Note from Ming: I remembered vividly during my first day of graduate school when Phil described to me the remarkable similarities between araiosamines’ ring-chain tautomerization to that of carbohydrates. These alkaloids can be viewed as having an outward experience of “sea sugar”, though their structures are way more mystifying compared to fellow “sea salt”. This “sugar coating” was rather deceiving, enticing me to this “sweet-looking” project which turned out to be a bitter pill at the outset.

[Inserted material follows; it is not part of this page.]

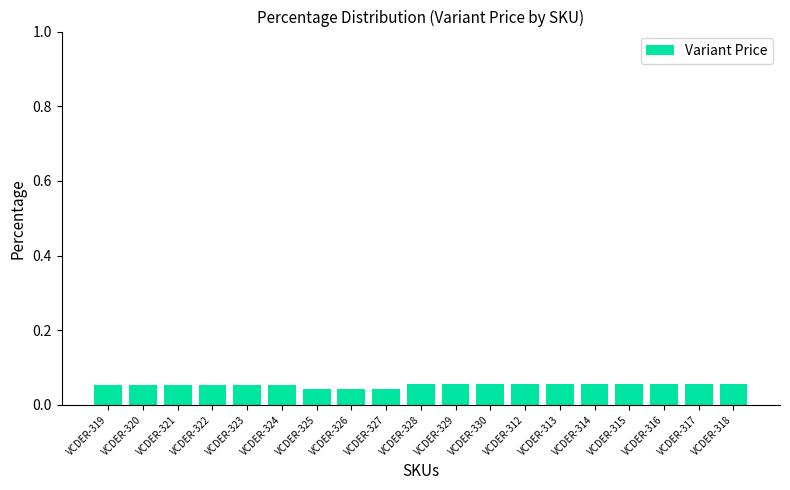

Is it true that the value at VCDER-316 is 0.0?

False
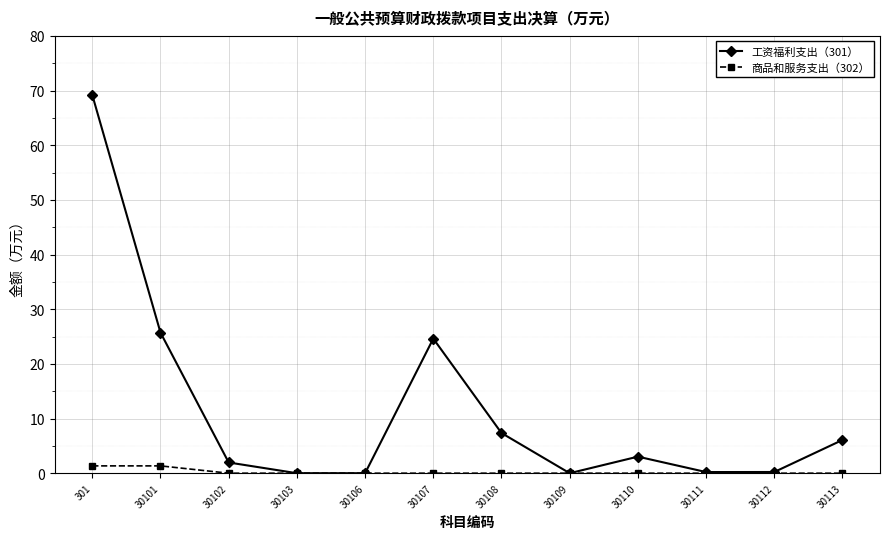

How many values in the 工资福利支出（301） series are below 3?

6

     Our earliest effort in the synthesis attempts to make araiosamine through direct trimerization of indolylacetaldehyde imines/enamines. This aldehyde which rapidly polymerizes in its neat form was later referred to by my colleagues as the “mingaldehyde”. It gave me an early exposure to “interdisciplinary research”: I would be making polymeric materials together with small molecules; the polymers thus produced have translational potentials from bench to the coal-tar industry. Together with Julian Shaw, an extremely talented visiting student, we surveyed an assortment of indolylacetaldehyde surrogates (discussed in the SI). We gained valuable insights on the reactivity and stability of various indole building blocks which would find use in our later efforts. But the end result of trimerization studies may be presented in a highly similar fashion as this legendary publication:

     Thus, half a year into the project, we decided to target the chain topology of araiosamines, embarking on what we dubbed as the “cyclic logic” in the paper. Admittedly, the amount of black tar I produced every day was dramatically reduced but extraneous functional groups present a significant hurdle. This was when we decided to combine lessons from all these approaches and formulate a new strategy to araiosamines. Having worked solo for a while after Julian’s departure, I was fortunate to be joined by Marc.